© Clara Deghati

Manoocher Deghati a 67 ans. Il est à la fois photojournaliste, reporter de guerre, formateur. Mais Manoocher est avant tout iranien. Et son pays, il ne l’a pas vu depuis plus de 35 ans.

« C’était mon destin de devenir photojournaliste. »

Tout commence en 1978. Après quatre années passées à Rome à étudier le cinéma, le jeune Manoocher, qui ambitionne de devenir cameraman, rentre en Iran. À cette époque, la révolte gronde : le peuple s’élève contre le Shah et sa politique répressive. Les étudiants sont dans la rue, réclament plus de liberté, plus de démocratie. La production cinématographique étant à l’arrêt, Manoocher saisit son matériel et sort pour immortaliser l’histoire de son pays. Armé de son appareil et de quelques rouleaux de pellicule, il photographie les manifestants, les soldats, et commence à travailler pour l’agence Sipa Press et l’AFP. S’en suivent les premières distinctions – il remporte le premier prix World Press en 1984 – et les premières répressions : ses photos d’enfants soldats, d’exécutions, gênent. Il est emprisonné, battu, menacé. Sa carte de presse lui est retirée à plusieurs reprises. En 1985, le risque devient trop important et Manoocher décide de fuir son pays. Avec sa femme et sa fille Maral, âgée seulement d’un an, il s’exile en France. C’est le début d’un long voyage et d’une longue carrière à travers le monde, marqués par des hasards de calendrier inouïs.

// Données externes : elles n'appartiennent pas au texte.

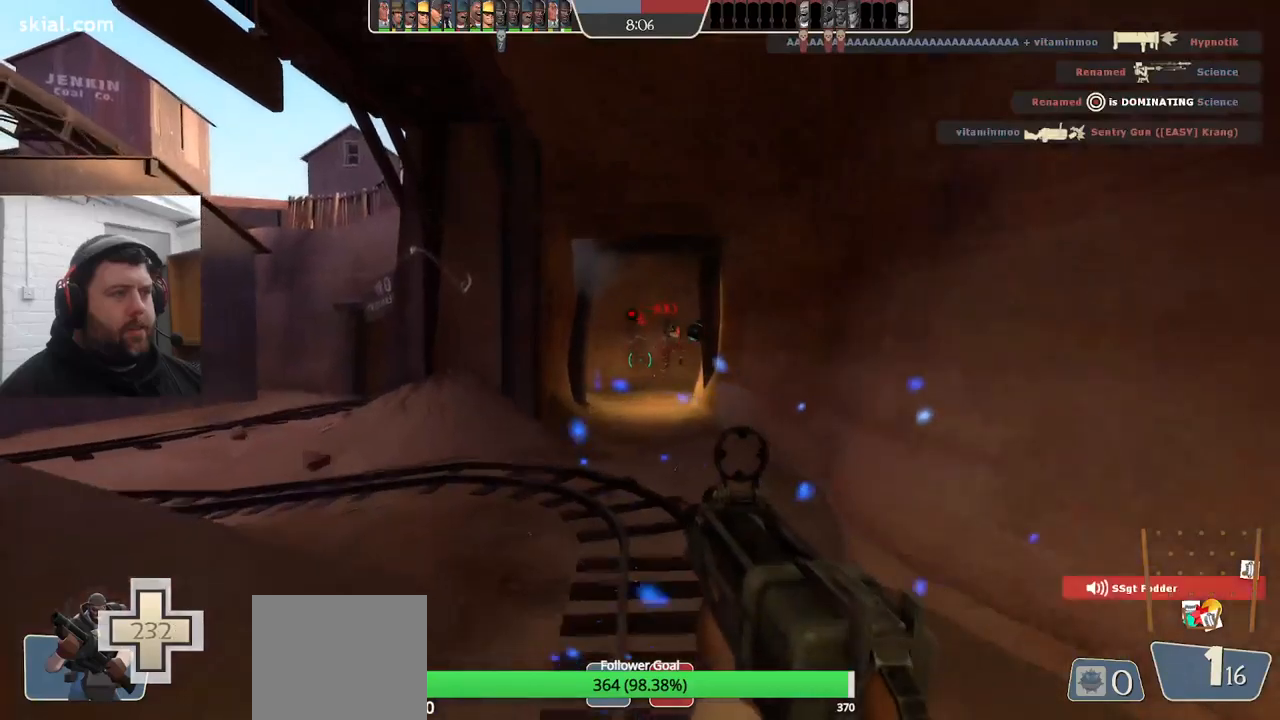
{"buttons": [], "left_stick": "down-right", "right_stick": "center", "events": [[16, "left_stick", "right"], [100, "left_stick", "up"], [300, "left_stick", "down"], [350, "left_stick", "down-right"], [483, "R2", "up"]]}
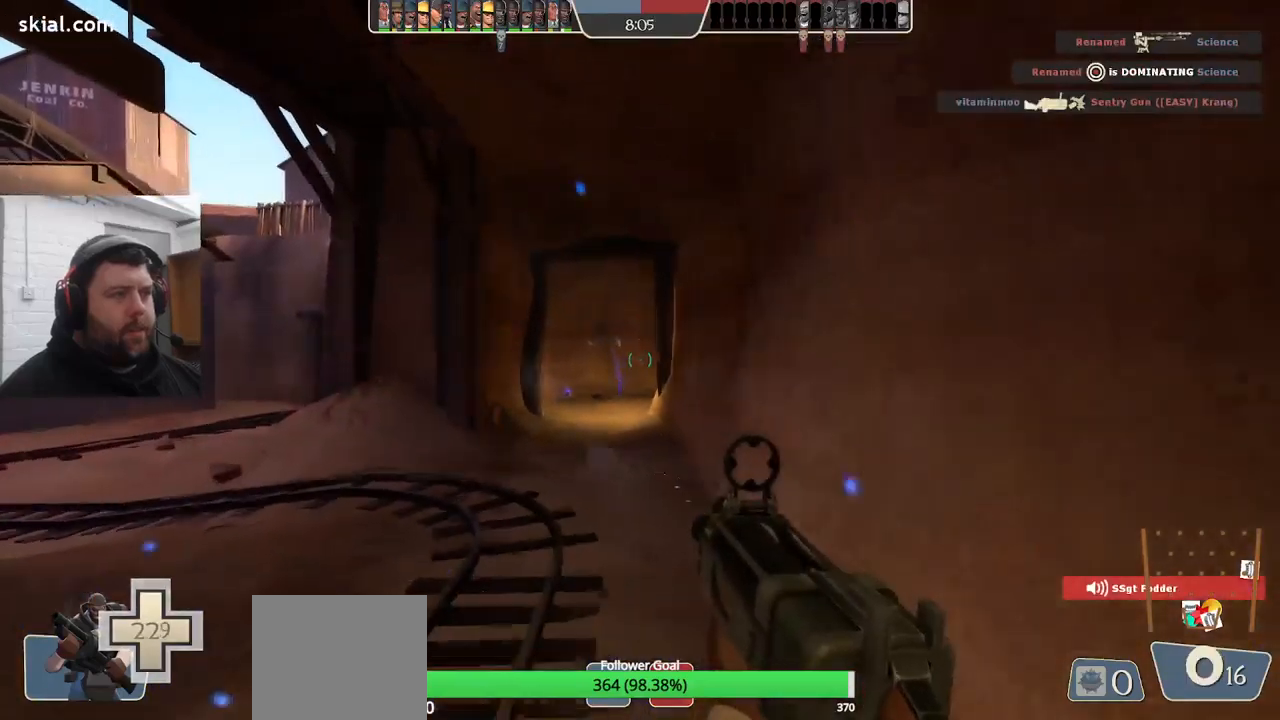
{"buttons": ["SQUARE"], "left_stick": "right", "right_stick": "center", "events": [[83, "right_stick", "right"], [183, "right_stick", "center"], [300, "SQUARE", "down"], [333, "left_stick", "right"], [366, "SQUARE", "up"], [450, "SQUARE", "down"]]}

« Je n’ai jamais vraiment eu le temps de songer à changer de métier. »

Après quelques mois passés à Paris, l’AFP propose à Manoocher de prendre part au développement de ses bureaux internationaux. Il décide de partir en Amérique Centrale, « pour [s]’éloigner le plus possible du Moyen-Orient ». Basé au Costa Rica, il travaille avec des photographes locaux pour couvrir les guerres et crises sociales qui font rage au Guatemala, au Nicaragua, au Salvador ou encore au Panama où il est présent lors de l’invasion des États-Unis en 1989. Après l’Iran, c’est la deuxième fois que Manoocher a rendez-vous avec l’actualité. Au début des années 90, il prend la direction du bureau de l’AFP au Caire d’où il couvrira notamment le conflit israélo-palestinien. De nouveau, le photojournaliste se retrouve au cœur de l’actualité lorsque Yasser Arafat revient en Palestine après 27 ans d’exil. Jérusalem, la Somalie, la guerre du Golfe, le siège de Sarajevo… Manoocher poursuit sa carrière qui sera momentanément stoppée en 1996 : à Ramallah, un tireur israélien atteint sa jambe. Gravement blessé, il est rapatrié en France, à l’hôpital militaire des Invalides où il restera 18 mois. Là-bas, il est le seul civil au milieu de tous les vétérans. Depuis sa chambre, il trie ses photos et réalise des sujets pour l’AFP. C’est également lors de ce séjour qu’il recevra la visite du Président Jacques Chirac ; ce dernier lui accordera la nationalité française qui facilitera dès lors ses déplacements internationaux. De retour sur le terrain, Manoocher couvre les visites officielles du Gouvernement français à l’étranger. En 2000, il est victime du passage controversé de Lionel Jospin en Palestine : la voiture du Premier ministre, fuyant les jets de pierre, le percute au niveau de sa jambe fragilisée. Le schéma se répète : rapatriement, Invalides, pause forcée. Malgré les risques, Manoocher se sent investi d’une mission et refuse d’arrêter de photographier, de dénoncer, de témoigner. Il l’a compris depuis longtemps, « la photographie a un impact, elle permet d’informer la société, de donner une voix à ceux qui n’en ont pas ».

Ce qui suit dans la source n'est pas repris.